Rev. John Thomson ministered to many congregations in what is present day Iredell County NC.  It is said he established a number of preaching stations; under a poplar tree near where Davidson College now stands, another near Fourth Creek became the the site of the First Presbyterian Church in Statesville NC, another station became Third Creek Prsbyterian Church and the town of Concord NC grew up around another site.  He also visited/preached to flocks in settlements in which Centre(later Mooresville, Iredell Co.), Hopewell(later in Huntersville, Mecklenburg Co.), Sugaw Creek(later in Charlotte Co.), Poplar Tent(later in Concord, Cabarrus Co.)and at Cathey's Meeting House(later Thyatira in Salisbury, Rowan Co.)churches were established.
He was a busy guy. ;-)

At his death in 1753 he was buried under his cabin home.  This was the eve of the French and Indian War and Indian raids were commonplace on frontier settlements in NC   This explains why he was buried beneath the floor of his cabin to prevent looting.  Samuel Baker, Thomson's son in-law, died in 1757 and was also buried under the cabin.  This site eventually became known as Baker's Grave Yard and saw more Baker/Thomson family members enterred there.  Eventually the cabin was destroyed and the grave yard was surrounded by a rough rock wall.
In 1963 the site disappeared under the waters of Lake Norman, after the construction of Cowan's Ford Dam on the Catawba River.  The graves and stone markers where removed to the old Centre Presbyterian Church cemetery in Mooresvillee North Carolina in 1961.

Plaque hanging from archway reads "Baker Cemetery Relocated 1961".

There is also a commemorative stone there as well.
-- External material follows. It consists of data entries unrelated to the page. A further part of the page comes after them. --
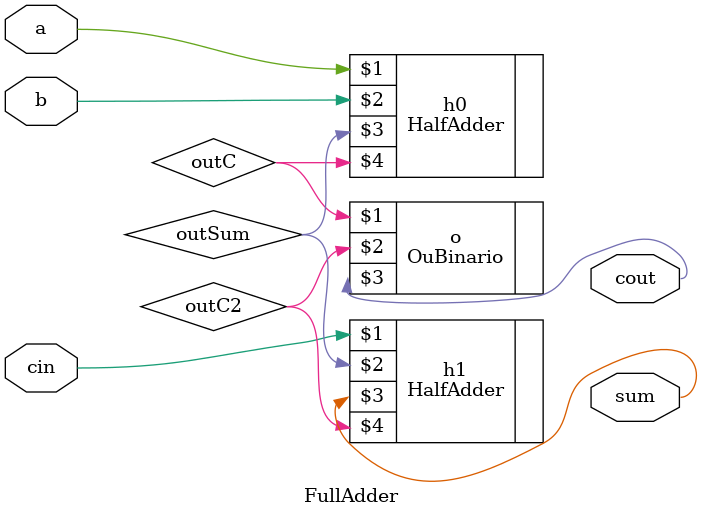
<source format=v>
module FullAdder(a,b,cin,sum,cout);
	input a,b,cin;
	output sum,cout;
	
	HalfAdder h0(a,b,outSum,outC);
	HalfAdder h1(cin,outSum,sum,outC2);
	OuBinario o(outC,outC2,cout);
	
endmodule
	

</source>
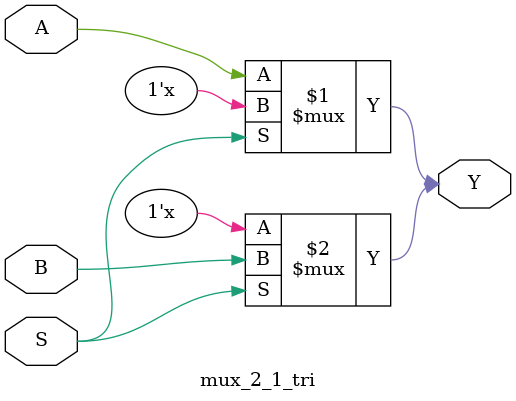
<source format=v>
`timescale 1ns / 1ps
module mux_2_1_tri(
output Y,
input A,B,S);
bufif0 g1(Y,A,S);
bufif1 g2(Y,B,S);
endmodule

</source>
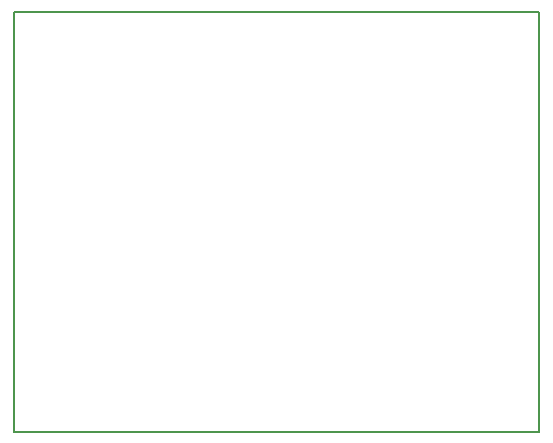
<source format=gbr>
%TF.GenerationSoftware,Novarm,DipTrace,3.1.0.1*%
%TF.CreationDate,2017-08-28T19:58:43+02:00*%
%FSLAX26Y26*%
%MOIN*%
%TF.FileFunction,Profile*%
%TF.Part,Single*%
%ADD11C,0.006*%
G75*
G01*
%LPD*%
X394000Y1794000D2*
D11*
X2144000D1*
Y394000D1*
X394000D1*
Y1794000D1*
M02*

</source>
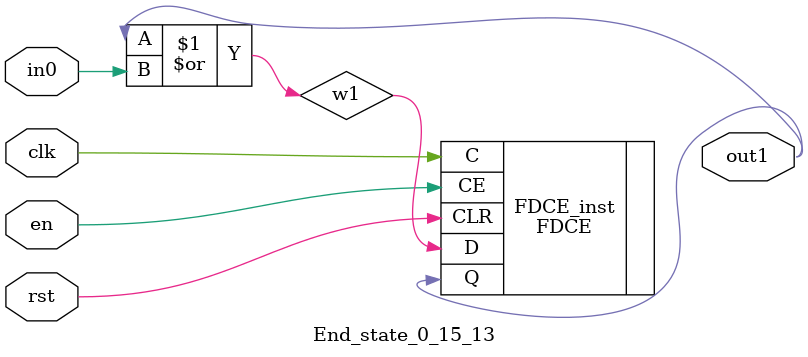
<source format=v>
module engine_0_15(out,clk,sod,en, in_0, in_3, in_7, in_8, in_13, in_36, in_37);
//pcre: /^sin\d+\x3A[^\r\n]*\x3A\d+\x3A\d+\x3A/smi
//block char: ^[9], N[0], I[0], S[0], \d[5], \x3A[8], [^\r\n][2], 

	input clk,sod,en;

	input in_0, in_3, in_7, in_8, in_13, in_36, in_37;
	output out;

	assign w0 = 1'b1;
	state_0_15_1 BlockState_0_15_1 (w1,in_0,clk,en,sod,w0);
	state_0_15_2 BlockState_0_15_2 (w2,in_8,clk,en,sod,w1);
	state_0_15_3 BlockState_0_15_3 (w3,in_7,clk,en,sod,w2);
	state_0_15_4 BlockState_0_15_4 (w4,in_3,clk,en,sod,w3);
	state_0_15_5 BlockState_0_15_5 (w5,in_13,clk,en,sod,w5,w4);
	state_0_15_6 BlockState_0_15_6 (w6,in_36,clk,en,sod,w5);
	state_0_15_7 BlockState_0_15_7 (w7,in_37,clk,en,sod,w7,w6);
	state_0_15_8 BlockState_0_15_8 (w8,in_36,clk,en,sod,w6,w7);
	state_0_15_9 BlockState_0_15_9 (w9,in_13,clk,en,sod,w9,w8);
	state_0_15_10 BlockState_0_15_10 (w10,in_36,clk,en,sod,w9);
	state_0_15_11 BlockState_0_15_11 (w11,in_13,clk,en,sod,w11,w10);
	state_0_15_12 BlockState_0_15_12 (w12,in_36,clk,en,sod,w11);
	End_state_0_15_13 BlockState_0_15_13 (out,clk,en,sod,w12);
endmodule

module state_0_15_1(out1,in_char,clk,en,rst,in0);
	input in_char,clk,en,rst,in0;
	output out1;
	wire w1,w2;
	assign w1 = in0; 
	and(w2,in_char,w1);
	FDCE #(.INIT(1'b0)) FDCE_inst (
		.Q(out1),
		.C(clk),
		.CE(en),
		.CLR(rst),
		.D(w2)
);
endmodule

module state_0_15_2(out1,in_char,clk,en,rst,in0);
	input in_char,clk,en,rst,in0;
	output out1;
	wire w1,w2;
	assign w1 = in0; 
	and(w2,in_char,w1);
	FDCE #(.INIT(1'b0)) FDCE_inst (
		.Q(out1),
		.C(clk),
		.CE(en),
		.CLR(rst),
		.D(w2)
);
endmodule

module state_0_15_3(out1,in_char,clk,en,rst,in0);
	input in_char,clk,en,rst,in0;
	output out1;
	wire w1,w2;
	assign w1 = in0; 
	and(w2,in_char,w1);
	FDCE #(.INIT(1'b0)) FDCE_inst (
		.Q(out1),
		.C(clk),
		.CE(en),
		.CLR(rst),
		.D(w2)
);
endmodule

module state_0_15_4(out1,in_char,clk,en,rst,in0);
	input in_char,clk,en,rst,in0;
	output out1;
	wire w1,w2;
	assign w1 = in0; 
	and(w2,in_char,w1);
	FDCE #(.INIT(1'b0)) FDCE_inst (
		.Q(out1),
		.C(clk),
		.CE(en),
		.CLR(rst),
		.D(w2)
);
endmodule

module state_0_15_5(out1,in_char,clk,en,rst,in0,in1);
	input in_char,clk,en,rst,in0,in1;
	output out1;
	wire w1,w2;
	or(w1,in0,in1);
	and(w2,in_char,w1);
	FDCE #(.INIT(1'b0)) FDCE_inst (
		.Q(out1),
		.C(clk),
		.CE(en),
		.CLR(rst),
		.D(w2)
);
endmodule

module state_0_15_6(out1,in_char,clk,en,rst,in0);
	input in_char,clk,en,rst,in0;
	output out1;
	wire w1,w2;
	assign w1 = in0; 
	and(w2,in_char,w1);
	FDCE #(.INIT(1'b0)) FDCE_inst (
		.Q(out1),
		.C(clk),
		.CE(en),
		.CLR(rst),
		.D(w2)
);
endmodule

module state_0_15_7(out1,in_char,clk,en,rst,in0,in1);
	input in_char,clk,en,rst,in0,in1;
	output out1;
	wire w1,w2;
	or(w1,in0,in1);
	and(w2,in_char,w1);
	FDCE #(.INIT(1'b0)) FDCE_inst (
		.Q(out1),
		.C(clk),
		.CE(en),
		.CLR(rst),
		.D(w2)
);
endmodule

module state_0_15_8(out1,in_char,clk,en,rst,in0,in1);
	input in_char,clk,en,rst,in0,in1;
	output out1;
	wire w1,w2;
	or(w1,in0,in1);
	and(w2,in_char,w1);
	FDCE #(.INIT(1'b0)) FDCE_inst (
		.Q(out1),
		.C(clk),
		.CE(en),
		.CLR(rst),
		.D(w2)
);
endmodule

module state_0_15_9(out1,in_char,clk,en,rst,in0,in1);
	input in_char,clk,en,rst,in0,in1;
	output out1;
	wire w1,w2;
	or(w1,in0,in1);
	and(w2,in_char,w1);
	FDCE #(.INIT(1'b0)) FDCE_inst (
		.Q(out1),
		.C(clk),
		.CE(en),
		.CLR(rst),
		.D(w2)
);
endmodule

module state_0_15_10(out1,in_char,clk,en,rst,in0);
	input in_char,clk,en,rst,in0;
	output out1;
	wire w1,w2;
	assign w1 = in0; 
	and(w2,in_char,w1);
	FDCE #(.INIT(1'b0)) FDCE_inst (
		.Q(out1),
		.C(clk),
		.CE(en),
		.CLR(rst),
		.D(w2)
);
endmodule

module state_0_15_11(out1,in_char,clk,en,rst,in0,in1);
	input in_char,clk,en,rst,in0,in1;
	output out1;
	wire w1,w2;
	or(w1,in0,in1);
	and(w2,in_char,w1);
	FDCE #(.INIT(1'b0)) FDCE_inst (
		.Q(out1),
		.C(clk),
		.CE(en),
		.CLR(rst),
		.D(w2)
);
endmodule

module state_0_15_12(out1,in_char,clk,en,rst,in0);
	input in_char,clk,en,rst,in0;
	output out1;
	wire w1,w2;
	assign w1 = in0; 
	and(w2,in_char,w1);
	FDCE #(.INIT(1'b0)) FDCE_inst (
		.Q(out1),
		.C(clk),
		.CE(en),
		.CLR(rst),
		.D(w2)
);
endmodule

module End_state_0_15_13(out1,clk,en,rst,in0);
	input clk,rst,en,in0;
	output out1;
	wire w1;
	or(w1,out1,in0);
	FDCE #(.INIT(1'b0)) FDCE_inst (
		.Q(out1),
		.C(clk),
		.CE(en),
		.CLR(rst),
		.D(w1)
);
endmodule


</source>
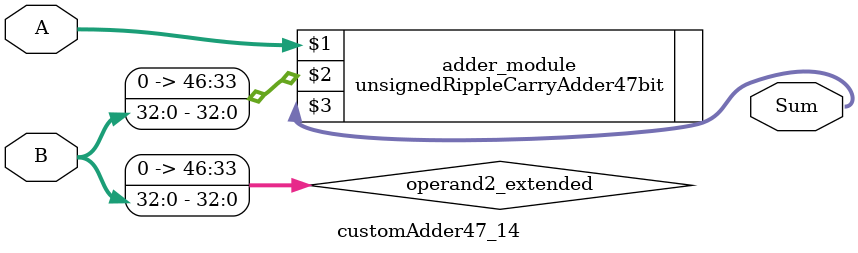
<source format=v>
module customAdder47_14(
                        input [46 : 0] A,
                        input [32 : 0] B,
                        
                        output [47 : 0] Sum
                );

        wire [46 : 0] operand2_extended;
        
        assign operand2_extended =  {14'b0, B};
        
        unsignedRippleCarryAdder47bit adder_module(
            A,
            operand2_extended,
            Sum
        );
        
        endmodule
        
</source>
This grave marker was added later to the removed remains of Rev. John Thomson in the Centre Church Cemetery Baker enclosure.

Rest in Peace my 7x GGrand.

More on these interesting lines of family ancestors later......



  1. Way cool! Talk about a 7 brides for 7 brothers situation!

  2. Another cool ancestor post! I love these.

  3. As usual, your ancestry post is very interesting. My mother's side was Scots Irish.